Re: IWL errors when reading PCI config through /sys

Jan Šídlo <me@xxxxxxxxx> · Tue, 05 Nov 2024 01:24:59 +0100

On Mon, 2024-11-04 at 17:33 -0600, Bjorn Helgaas wrote:
> It *should* be safe to read "config" from sysfs at any time, and also
> to write to the ASPM "policy" module parameter file at any time, but
> there could be bugs there.
> 
> When you say "crash", I guess you mean all the iwlwifi error logging
> and the WARN_ON() stacktraces, right?   I don't see an actual oops or
> panic in the logs yet.

There is no crash in form of an oops from the kernel fortunately :) But the WLAN card stops talking & IWL
driver is not able to recover. Only shutdown fixes the issue.
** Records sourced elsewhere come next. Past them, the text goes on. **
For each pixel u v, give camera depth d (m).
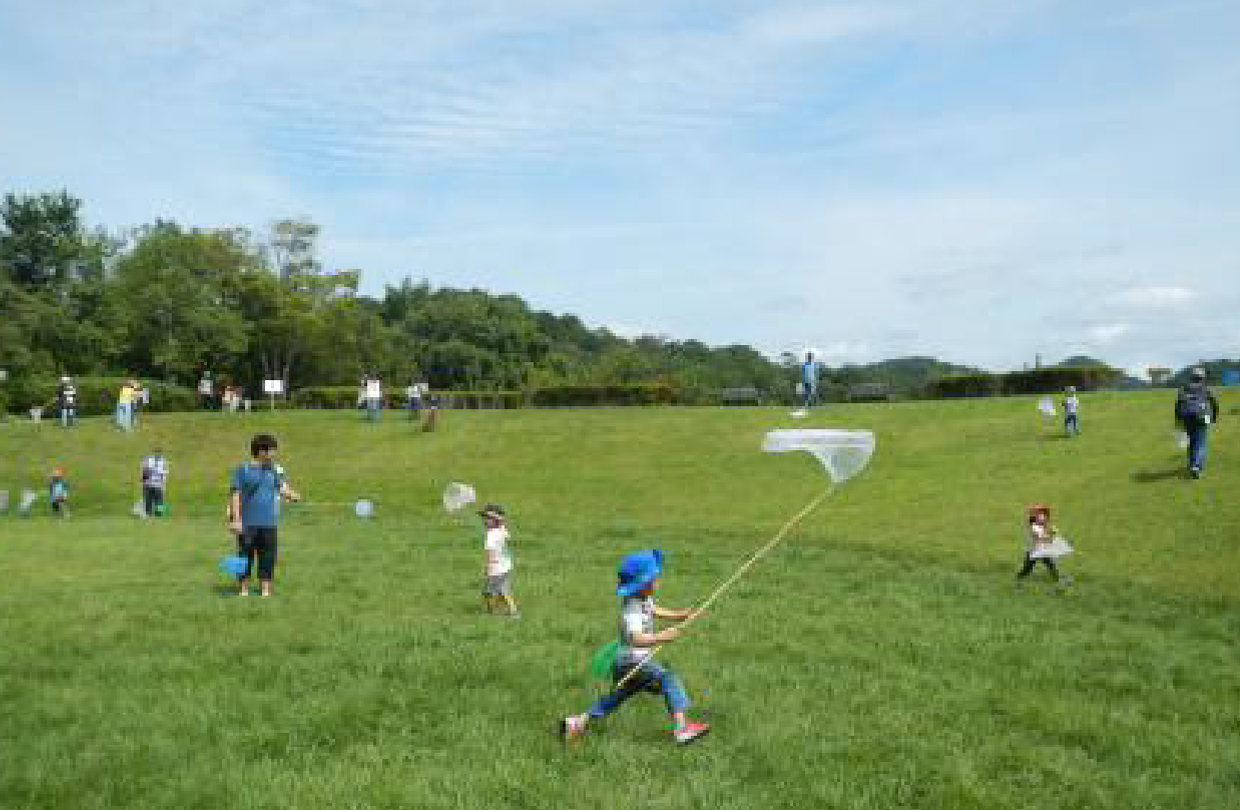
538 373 103.75
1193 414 23.44
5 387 66.06
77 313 90.25
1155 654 12.38
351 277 91.06
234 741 8.45
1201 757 8.66
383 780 7.61
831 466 9.92
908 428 35.31
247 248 90.38
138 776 7.73
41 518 29.69
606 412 45.44
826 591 16.16
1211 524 19.91
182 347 83.50
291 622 12.84
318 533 23.23
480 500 30.86
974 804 7.51
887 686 10.47
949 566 18.86
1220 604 15.34
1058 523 21.72
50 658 11.04
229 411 51.84
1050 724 9.41
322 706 9.29
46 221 97.81
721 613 14.15
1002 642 12.74
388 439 41.62
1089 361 44.66
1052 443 30.05
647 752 8.36
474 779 7.64
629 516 27.11
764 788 7.68
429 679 10.31
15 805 7.24
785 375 130.00
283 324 88.06
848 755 8.41
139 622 12.81
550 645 11.70
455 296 141.12
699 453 35.53
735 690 10.16
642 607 8.91
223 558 19.12
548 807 7.26
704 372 130.12
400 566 18.00
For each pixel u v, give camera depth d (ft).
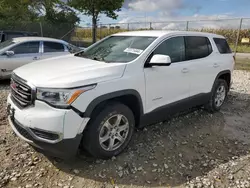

I did not try just reboot to be honest as I
thought that full powercycle is necessary to properly reset the device - but I can try tomorrow if necessary.

> I assume none of these happen unless you are running your script or
> writing the "policy" parameter?  Does the problem happen if you *only*
> run your script to scrape the info from "config"?  What about if you
> *only* update the "policy" parameter?

The error does not happen if I read the config - I tested that properly. Without touching the ASPM policy the
script is able to run without any problems. And also I can trigger the bug immediately when I write
"powersave" to the ASPM policy without the script.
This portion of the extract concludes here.